Unlike every other stop that day in Anderson, Newberry, Orangeburg, Aiken and the like, Connally was greeted rudely on Hilton Head.
It was not a first, of course. Earlier in the month, U.S. Rep. Jack Kemp was heckled when he spoke to a Republican group on the island. A man sitting by the family kept saying, "What does Jack Kemp know about the economy? He's just a football player."
Kemp's 16-year-old daughter was restrained a couple of times by her mother, but eventually tapped the man on the head and said, "My daddy wasn't a football player. He was a quarterback."
Brady was a quiet background figure on the barnstorming bus trip. The ride into the heart (and front pages) of the pivotal state was the idea of Connally's political strategist.
I rode along on the whole trip, along with U.S. Sen. Strom Thurmond, former Gov. James Edwards and reporters from Washington, New York, Boston, Miami, Detroit, Louisville and many other places.
Together we stepped into a Norman Rockwell painting, with barbecue, prayer, square dancing, Girl Scout troops, police escorts, red-white-and-blue banners, Frank Howard, crying children, beer, a bluegrass band, a key to the city, a high school band, talk about Russian aggression and applause for getting prayer back in the schools.
Thurmond, then only a quarter of a century into his tenure as senator, would whip each crowd into a frenzy with warnings about Red China and free trade.
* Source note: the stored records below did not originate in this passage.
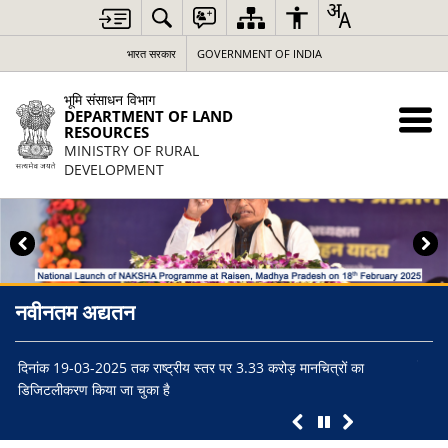
भारत सरकार
GOVERNMENT OF INDIA
भूमि संसाधन विभाग
DEPARTMENT OF LAND
RESOURCES
MINISTRY OF RURAL
DEVELOPMENT
नवीनतम अद्यतन
ग्राम
का
दिनांक 19-03-2025 तक राष्ट्रीय स्तर पर 3.33 करोड़ मानचित्रों का
‘पंजी
डिजिटलीकरण किया जा चुका है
He would sum it up for the simple by saying: "He believes in everything we believe in."
Brady made sure each journalist got face time with Connally during the bus ride.
The big-city reporters seemed more interested in finding the most obscure dateline for their stories as we rolled across the countryside. I didn't tell them about Hell Hole Swamp.
Everyone was tired when we got to Hilton Head.
And the islanders had been bellying up to an open bar while waiting for the show to arrive.
Connally tried to make his rousing speech for the 10th time that day, but he was often shouted down. It was a precursor to his rude treatment at the polls, and after South Carolina, he dropped out of the race.
Brady moved on to Reagan's campaign. But on Hilton Head, his boss didn't need any advice from the offbeat press secretary the press would grow to love.
Connally's last words of the day: "There's something I promised myself a long time ago; never make a speech at a cocktail party or a football game. Good night."